The Canary Islands will not raise taxes or lower public spending to face the crisis
The Vice President of the Government of the Canary Islands and Minister of the Treasury, Román Rodríguez, has guaranteed today (Tuesday), that the regional government will not raise taxes or lower public spending to face the economic crisis derived from the coronavirus pandemic.
"We can resist this critical moment.

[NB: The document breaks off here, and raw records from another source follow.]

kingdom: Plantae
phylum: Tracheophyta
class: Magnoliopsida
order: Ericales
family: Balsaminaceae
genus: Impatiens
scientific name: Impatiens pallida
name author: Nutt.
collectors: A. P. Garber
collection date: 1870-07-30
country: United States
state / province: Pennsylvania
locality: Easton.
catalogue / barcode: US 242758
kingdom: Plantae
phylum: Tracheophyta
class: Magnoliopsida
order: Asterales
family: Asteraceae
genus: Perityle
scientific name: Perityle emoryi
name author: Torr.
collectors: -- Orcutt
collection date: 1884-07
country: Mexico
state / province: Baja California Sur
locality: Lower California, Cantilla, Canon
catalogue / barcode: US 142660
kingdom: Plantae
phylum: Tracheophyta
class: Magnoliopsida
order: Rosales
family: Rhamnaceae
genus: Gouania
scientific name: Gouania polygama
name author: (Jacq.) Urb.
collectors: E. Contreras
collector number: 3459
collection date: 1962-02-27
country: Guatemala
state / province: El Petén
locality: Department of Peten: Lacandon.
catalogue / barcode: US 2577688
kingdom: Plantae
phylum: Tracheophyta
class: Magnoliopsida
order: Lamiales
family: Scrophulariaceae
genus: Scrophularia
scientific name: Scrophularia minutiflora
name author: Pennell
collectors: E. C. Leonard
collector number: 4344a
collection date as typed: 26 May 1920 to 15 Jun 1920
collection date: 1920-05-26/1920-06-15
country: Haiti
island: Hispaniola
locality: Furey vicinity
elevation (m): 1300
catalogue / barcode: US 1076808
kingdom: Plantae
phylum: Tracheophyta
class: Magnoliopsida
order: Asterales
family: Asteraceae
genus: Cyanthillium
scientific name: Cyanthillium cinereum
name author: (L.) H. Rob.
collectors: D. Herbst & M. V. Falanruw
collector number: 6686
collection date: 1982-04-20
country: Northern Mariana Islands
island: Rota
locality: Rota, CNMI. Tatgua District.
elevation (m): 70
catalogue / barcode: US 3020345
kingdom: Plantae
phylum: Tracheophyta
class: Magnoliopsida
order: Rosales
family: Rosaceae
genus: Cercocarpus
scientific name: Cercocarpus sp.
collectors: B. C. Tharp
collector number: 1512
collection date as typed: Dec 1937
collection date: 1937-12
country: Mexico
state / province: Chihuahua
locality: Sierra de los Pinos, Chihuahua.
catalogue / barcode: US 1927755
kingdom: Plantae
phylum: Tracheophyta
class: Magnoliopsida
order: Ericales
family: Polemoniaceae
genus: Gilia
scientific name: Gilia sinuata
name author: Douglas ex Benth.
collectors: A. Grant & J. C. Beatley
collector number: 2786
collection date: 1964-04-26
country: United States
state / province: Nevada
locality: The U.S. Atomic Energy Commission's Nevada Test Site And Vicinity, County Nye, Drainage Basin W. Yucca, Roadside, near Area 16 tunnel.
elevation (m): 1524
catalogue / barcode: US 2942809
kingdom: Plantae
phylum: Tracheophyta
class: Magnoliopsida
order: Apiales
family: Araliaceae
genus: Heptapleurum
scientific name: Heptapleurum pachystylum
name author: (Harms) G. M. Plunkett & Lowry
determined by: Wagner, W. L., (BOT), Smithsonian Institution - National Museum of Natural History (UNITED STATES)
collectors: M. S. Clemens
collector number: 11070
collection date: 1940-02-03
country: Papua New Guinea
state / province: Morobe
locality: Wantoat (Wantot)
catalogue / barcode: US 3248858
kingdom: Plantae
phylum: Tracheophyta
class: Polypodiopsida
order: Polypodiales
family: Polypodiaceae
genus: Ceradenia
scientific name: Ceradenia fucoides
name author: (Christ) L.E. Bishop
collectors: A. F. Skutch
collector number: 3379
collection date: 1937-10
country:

We are going to keep it through thick and thin,” he said stressing that the “savings” of 4 billion euros accumulated by the public institutions of the islands will be used, aid from the European Union and the central government will be “fought over” and they will go into debt if necessary.
On this point, he explained that the calculations of the autonomous community, will go through a "moderate indebtedness” of around 500 million euros annually between 2021 and 2023, which equates to 1.5% of the Canary Islands GDP, although it has shown great confidence in the use of the surplus of the Canarian administrations. "Well managed and administered funds may be the solution," he said.
He added that they are not going to "reduce public spending by a single euro" because the health crisis "is not yet resolved.”
"We are going to see how we handle ourselves because a second wave would be deadly for the economy and re-confinement is not ruled out," he commented in reference to the outbreaks that are emerging in various parts of the mainland.
Rodríguez has predicted that the fall in GDP in Spain will reach 13% this year, and in the Canary Islands it will be around 20%, but he insisted that taxation will not be touched until the crisis is over, which “will last three years”, including the inheritance and gift tax, which will continue as already passed in the autonomous budget law.